Je me contente de hocher la tête, touchée par la proposition de ma voisine. Nous prenons la direction de l'arrêt de bus le plus proche afin de rentrer. En attendant que le bus arrive, j'écris un message à ma soeur pour qu'elle rassure tout le monde. Je ne prends pas la peine de lire les autres messages surtout ceux de Mary.
De Max
06 Septembre - 17h29
Je suis désolée pour le manque de nouvelles, mais j'avais vraiment besoin de temps pour digérer certaines choses. Tout va bien, je ne suis pas toute seule et je compte rentrer bientôt. Promis, j'expliquerai tout quand je serais prête, mais laissez-moi ces quelques heures de solitude.

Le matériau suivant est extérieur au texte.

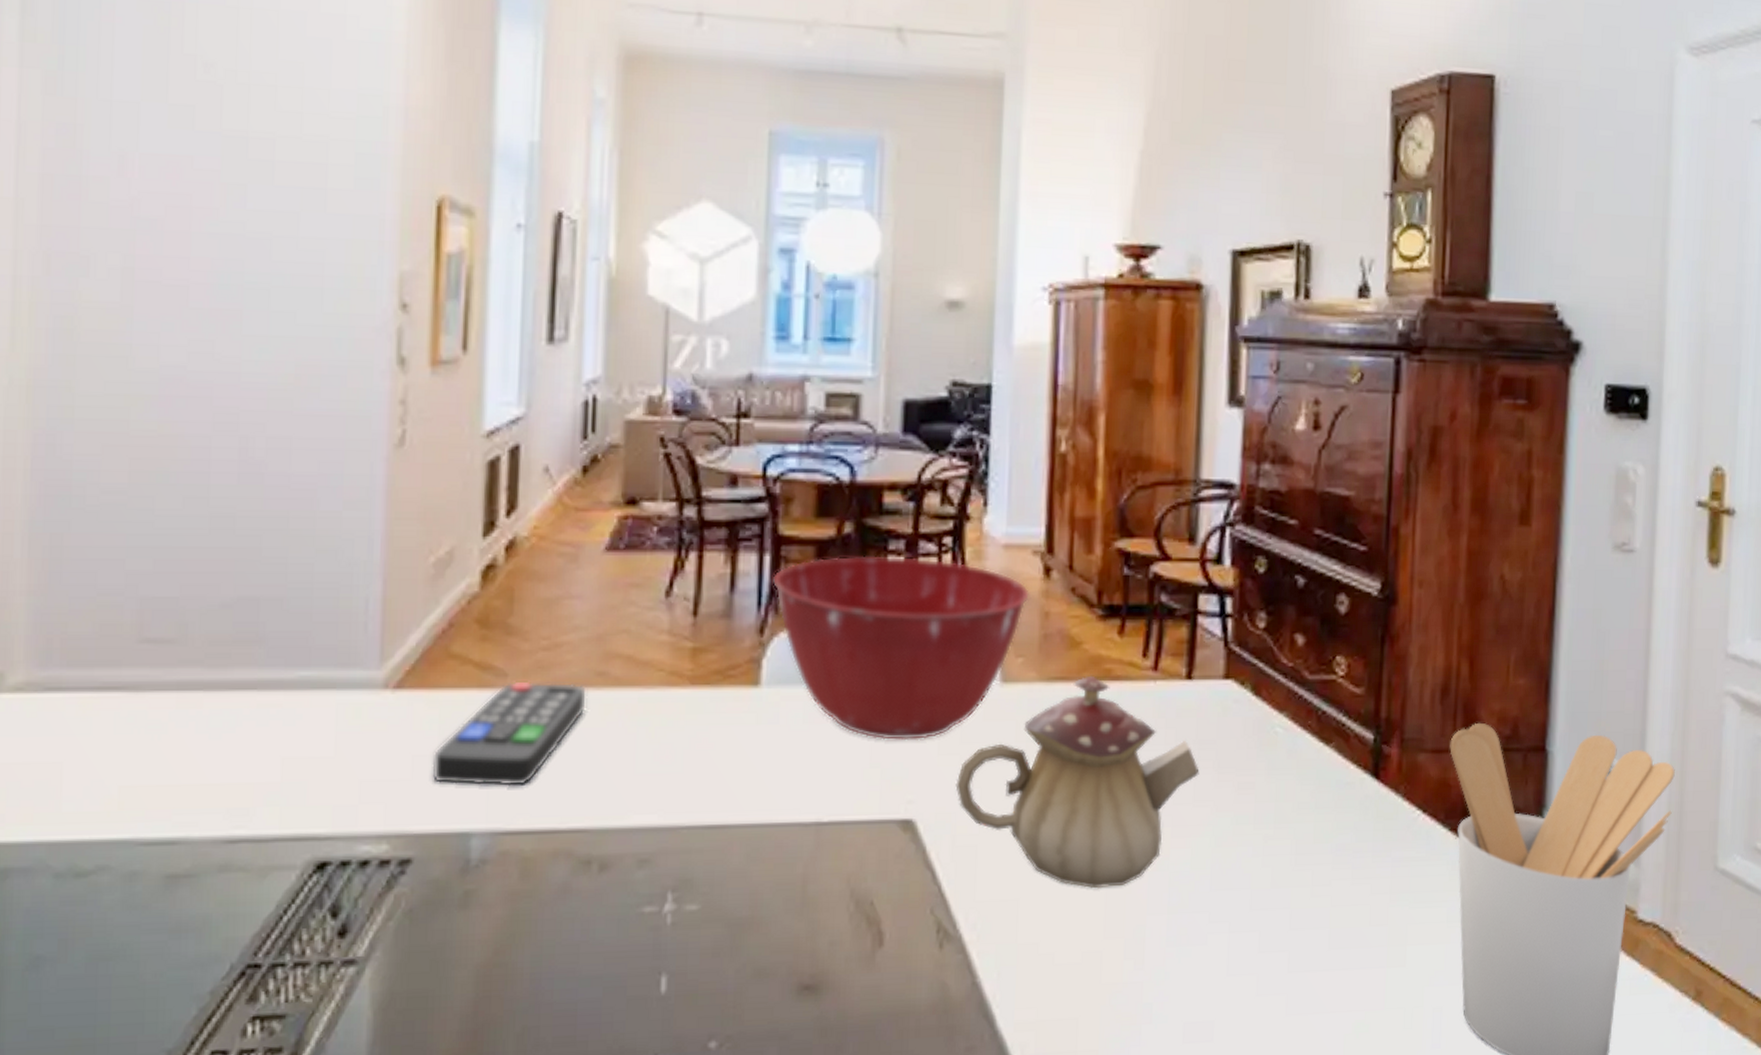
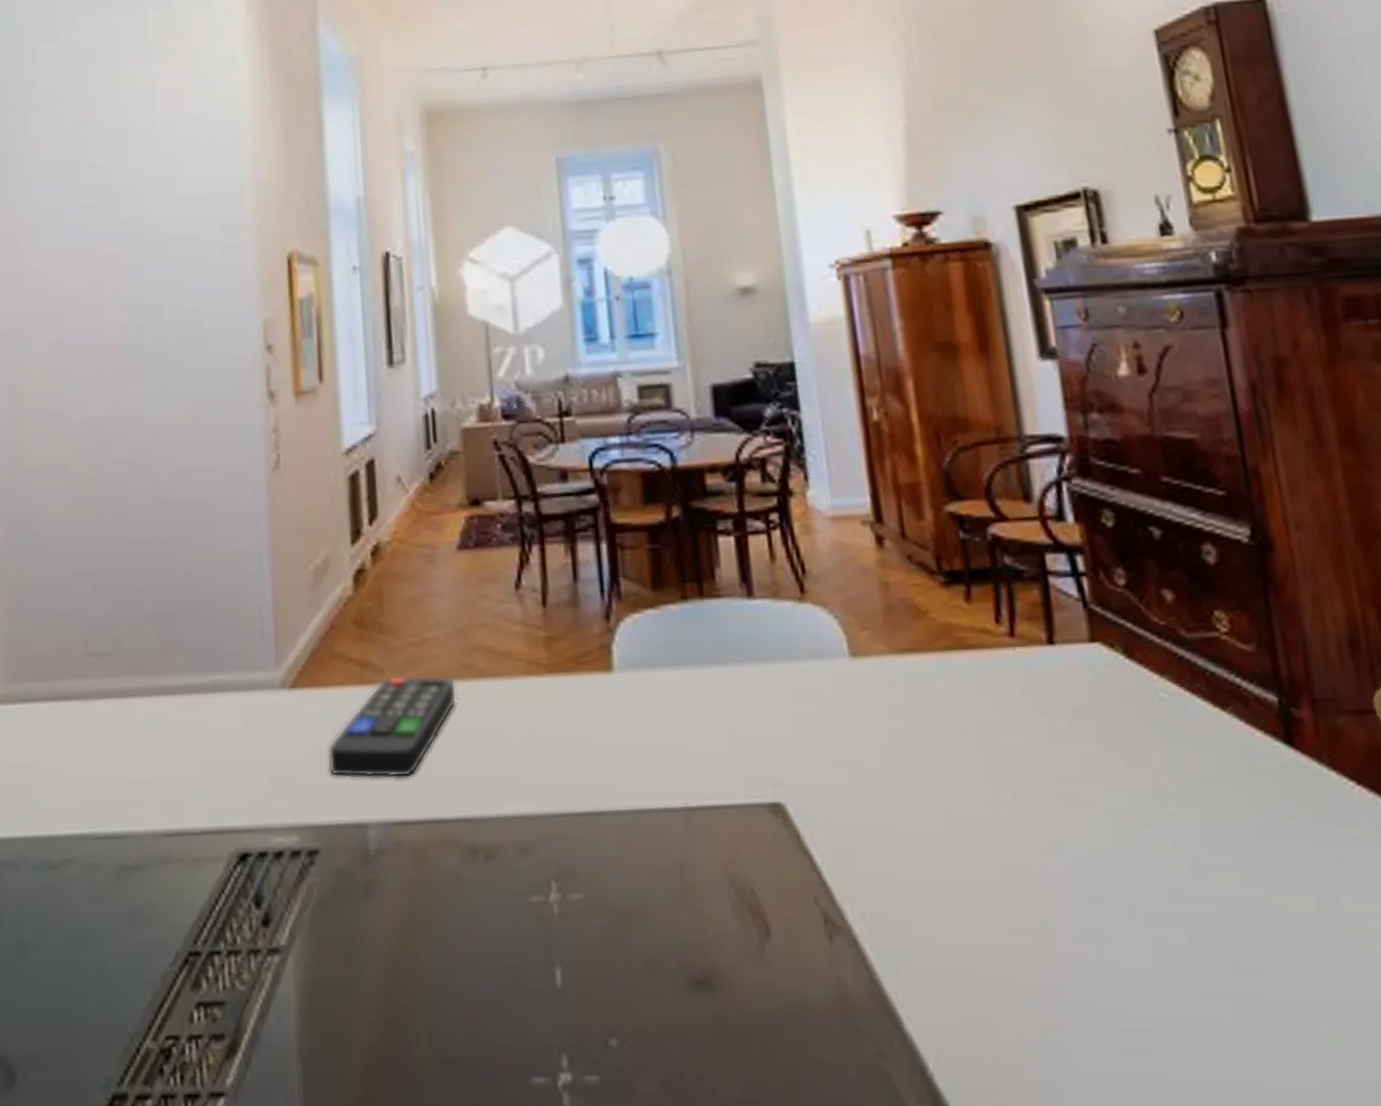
mixing bowl: present [772,555,1031,741] -> none [611,535,866,722]
teapot: present [955,675,1199,889] -> none [820,645,1082,876]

Le bus arrive finalement quelques minutes plus tard, nous trouvons facilement des places. La chaleur à l'intérieur du véhicule me réchauffe. Je n'avais pas conscience à quel point j'avais froid à cause de mes vêtements mouillés. Julian me lance quelques regards curieux, mais ne pose aucune question indiscrète. Il me rappelle Alex sur certains points, c'est sûrement la raison pour laquelle je l'apprécie autant.
Nous dépassons l'ancien salon de thé, ce qui est suffisant pour me faire pleurer. Je croyais que la colère avait emporté la tristesse malheureusement ce n'est pas le cas. Julian change de place pour se mettre à côté de moi et me prendre dans ses bras. Je l'aurais habituellement repoussé, mais aujourd'hui j'ai besoin de réconfort d'une personne qui ne connaît pas toutes mes casseroles.